SOURCE MATERIAL |
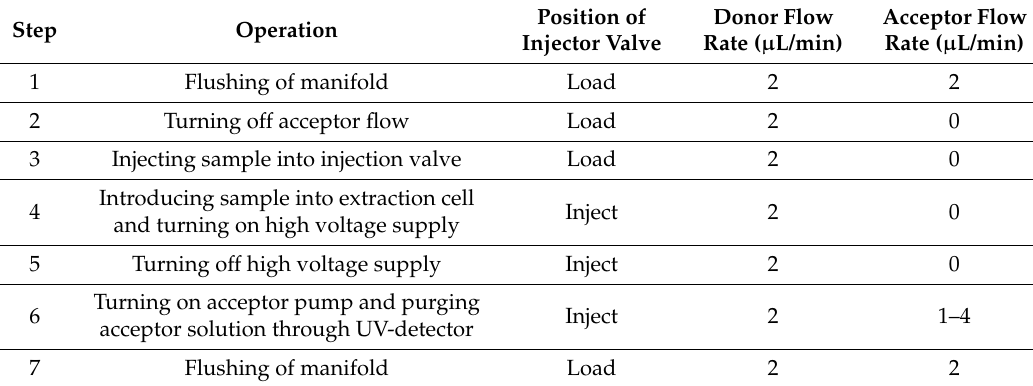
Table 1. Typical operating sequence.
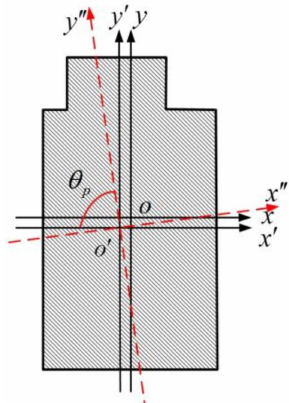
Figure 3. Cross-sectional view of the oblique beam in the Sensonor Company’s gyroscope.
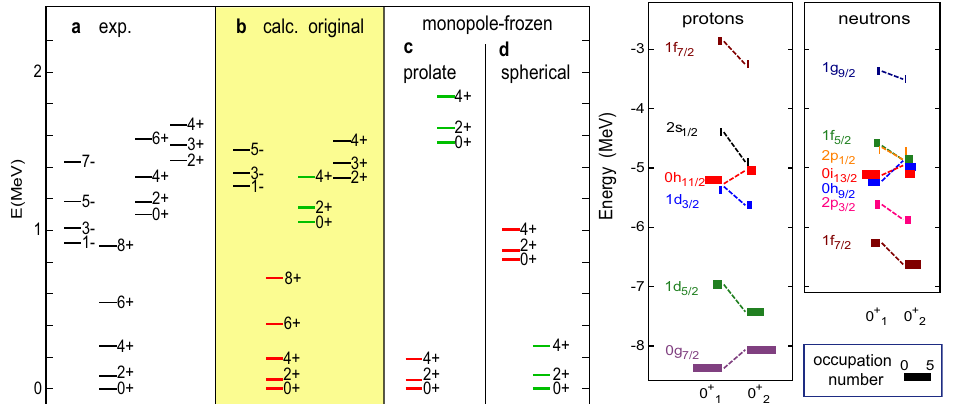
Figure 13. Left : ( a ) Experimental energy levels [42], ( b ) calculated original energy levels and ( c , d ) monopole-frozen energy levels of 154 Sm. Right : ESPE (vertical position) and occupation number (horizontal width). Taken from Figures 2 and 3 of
--
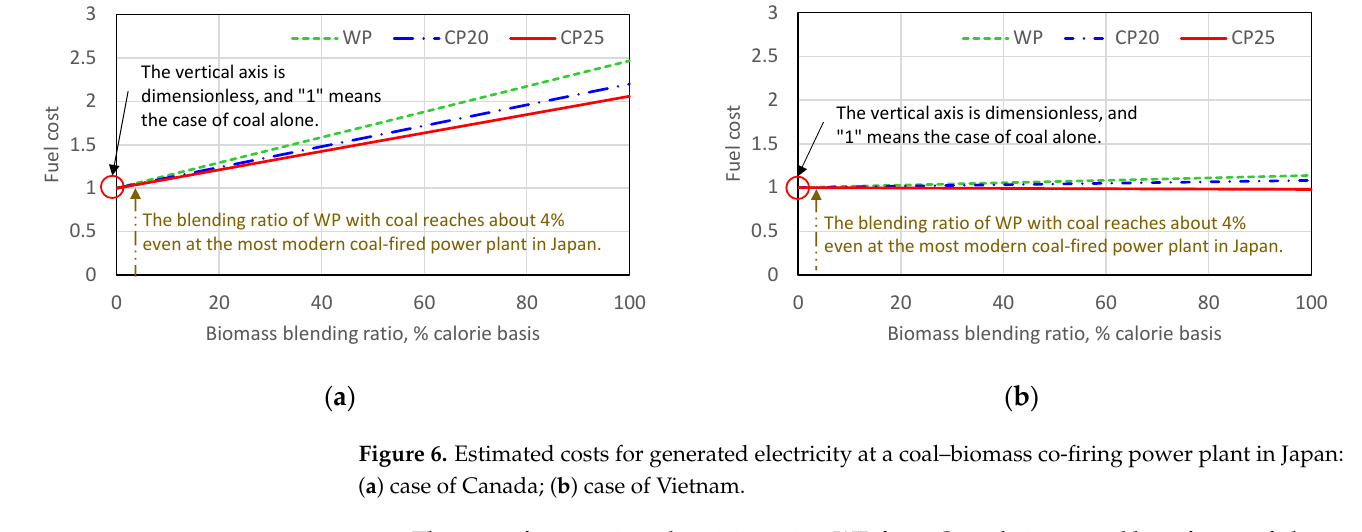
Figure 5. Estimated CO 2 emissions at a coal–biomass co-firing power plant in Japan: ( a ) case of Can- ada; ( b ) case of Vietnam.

TASK BRIEF |
Would you state how many lines in the listing above contain the word "Figure"? Reply with the number and no other words.

SOLUTION TO THIS PROBLEM |
3